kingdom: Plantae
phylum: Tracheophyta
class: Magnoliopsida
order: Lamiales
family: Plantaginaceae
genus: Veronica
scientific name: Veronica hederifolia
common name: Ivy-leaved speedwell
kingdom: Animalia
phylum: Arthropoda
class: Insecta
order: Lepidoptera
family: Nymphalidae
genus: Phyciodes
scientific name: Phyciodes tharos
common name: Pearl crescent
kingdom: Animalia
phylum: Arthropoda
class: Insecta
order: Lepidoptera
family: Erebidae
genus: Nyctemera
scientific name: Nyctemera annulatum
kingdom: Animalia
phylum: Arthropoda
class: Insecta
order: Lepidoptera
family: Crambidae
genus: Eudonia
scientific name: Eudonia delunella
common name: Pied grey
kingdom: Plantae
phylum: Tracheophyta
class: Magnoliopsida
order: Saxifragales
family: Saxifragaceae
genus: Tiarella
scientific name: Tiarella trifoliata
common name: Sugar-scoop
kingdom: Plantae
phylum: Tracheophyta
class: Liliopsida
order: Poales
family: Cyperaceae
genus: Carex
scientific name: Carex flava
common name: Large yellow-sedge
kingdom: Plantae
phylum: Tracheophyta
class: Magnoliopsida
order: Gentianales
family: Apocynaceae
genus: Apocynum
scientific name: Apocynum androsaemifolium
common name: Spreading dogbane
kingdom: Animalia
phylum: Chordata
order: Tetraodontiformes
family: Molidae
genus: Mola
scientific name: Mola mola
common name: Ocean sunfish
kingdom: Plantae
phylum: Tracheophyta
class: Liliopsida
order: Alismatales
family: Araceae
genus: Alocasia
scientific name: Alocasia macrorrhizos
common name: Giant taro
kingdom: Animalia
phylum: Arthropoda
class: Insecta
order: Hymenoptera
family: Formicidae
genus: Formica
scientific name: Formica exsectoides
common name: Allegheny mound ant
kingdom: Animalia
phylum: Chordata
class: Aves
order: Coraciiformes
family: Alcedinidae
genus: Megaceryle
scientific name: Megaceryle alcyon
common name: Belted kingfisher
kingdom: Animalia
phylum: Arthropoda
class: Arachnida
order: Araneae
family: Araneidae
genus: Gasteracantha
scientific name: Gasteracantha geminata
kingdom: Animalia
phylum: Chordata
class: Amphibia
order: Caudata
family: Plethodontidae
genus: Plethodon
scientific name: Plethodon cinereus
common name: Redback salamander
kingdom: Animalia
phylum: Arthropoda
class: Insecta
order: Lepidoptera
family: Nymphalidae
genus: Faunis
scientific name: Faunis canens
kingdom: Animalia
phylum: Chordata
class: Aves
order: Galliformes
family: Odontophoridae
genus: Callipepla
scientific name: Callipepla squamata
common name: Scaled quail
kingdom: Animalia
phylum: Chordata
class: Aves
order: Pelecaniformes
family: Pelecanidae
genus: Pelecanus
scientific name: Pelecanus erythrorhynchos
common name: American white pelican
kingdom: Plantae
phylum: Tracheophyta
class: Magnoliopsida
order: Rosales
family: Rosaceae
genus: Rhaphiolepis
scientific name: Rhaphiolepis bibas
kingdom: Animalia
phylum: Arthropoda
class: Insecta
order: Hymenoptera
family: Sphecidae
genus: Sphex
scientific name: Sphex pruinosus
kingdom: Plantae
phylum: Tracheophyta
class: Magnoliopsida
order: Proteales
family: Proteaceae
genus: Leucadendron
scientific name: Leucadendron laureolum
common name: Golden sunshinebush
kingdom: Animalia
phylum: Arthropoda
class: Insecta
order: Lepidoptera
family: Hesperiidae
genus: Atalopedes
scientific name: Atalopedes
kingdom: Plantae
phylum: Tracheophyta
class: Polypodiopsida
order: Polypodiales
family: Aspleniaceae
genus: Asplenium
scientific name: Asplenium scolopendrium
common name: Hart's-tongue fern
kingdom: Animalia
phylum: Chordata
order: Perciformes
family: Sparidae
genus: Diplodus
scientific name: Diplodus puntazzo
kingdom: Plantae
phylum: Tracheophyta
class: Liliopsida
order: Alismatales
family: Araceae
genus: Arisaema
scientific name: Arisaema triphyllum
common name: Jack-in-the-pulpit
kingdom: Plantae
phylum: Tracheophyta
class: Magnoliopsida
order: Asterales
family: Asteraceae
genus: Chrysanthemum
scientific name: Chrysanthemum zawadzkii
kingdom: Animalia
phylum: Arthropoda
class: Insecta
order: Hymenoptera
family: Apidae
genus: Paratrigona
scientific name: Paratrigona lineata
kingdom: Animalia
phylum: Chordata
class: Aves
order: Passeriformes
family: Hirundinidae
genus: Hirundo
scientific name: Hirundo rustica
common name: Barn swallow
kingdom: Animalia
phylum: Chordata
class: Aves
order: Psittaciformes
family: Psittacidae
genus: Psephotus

### STATED PROBLEM
Copy the records from their first line through the line containing "scientific name: Mola mola", both ends included, keeping every line unchanged.

### ANSWER TO THE TASK
kingdom: Plantae
phylum: Tracheophyta
class: Magnoliopsida
order: Lamiales
family: Plantaginaceae
genus: Veronica
scientific name: Veronica hederifolia
common name: Ivy-leaved speedwell
kingdom: Animalia
phylum: Arthropoda
class: Insecta
order: Lepidoptera
family: Nymphalidae
genus: Phyciodes
scientific name: Phyciodes tharos
common name: Pearl crescent
kingdom: Animalia
phylum: Arthropoda
class: Insecta
order: Lepidoptera
family: Erebidae
genus: Nyctemera
scientific name: Nyctemera annulatum
kingdom: Animalia
phylum: Arthropoda
class: Insecta
order: Lepidoptera
family: Crambidae
genus: Eudonia
scientific name: Eudonia delunella
common name: Pied grey
kingdom: Plantae
phylum: Tracheophyta
class: Magnoliopsida
order: Saxifragales
family: Saxifragaceae
genus: Tiarella
scientific name: Tiarella trifoliata
common name: Sugar-scoop
kingdom: Plantae
phylum: Tracheophyta
class: Liliopsida
order: Poales
family: Cyperaceae
genus: Carex
scientific name: Carex flava
common name: Large yellow-sedge
kingdom: Plantae
phylum: Tracheophyta
class: Magnoliopsida
order: Gentianales
family: Apocynaceae
genus: Apocynum
scientific name: Apocynum androsaemifolium
common name: Spreading dogbane
kingdom: Animalia
phylum: Chordata
order: Tetraodontiformes
family: Molidae
genus: Mola
scientific name: Mola mola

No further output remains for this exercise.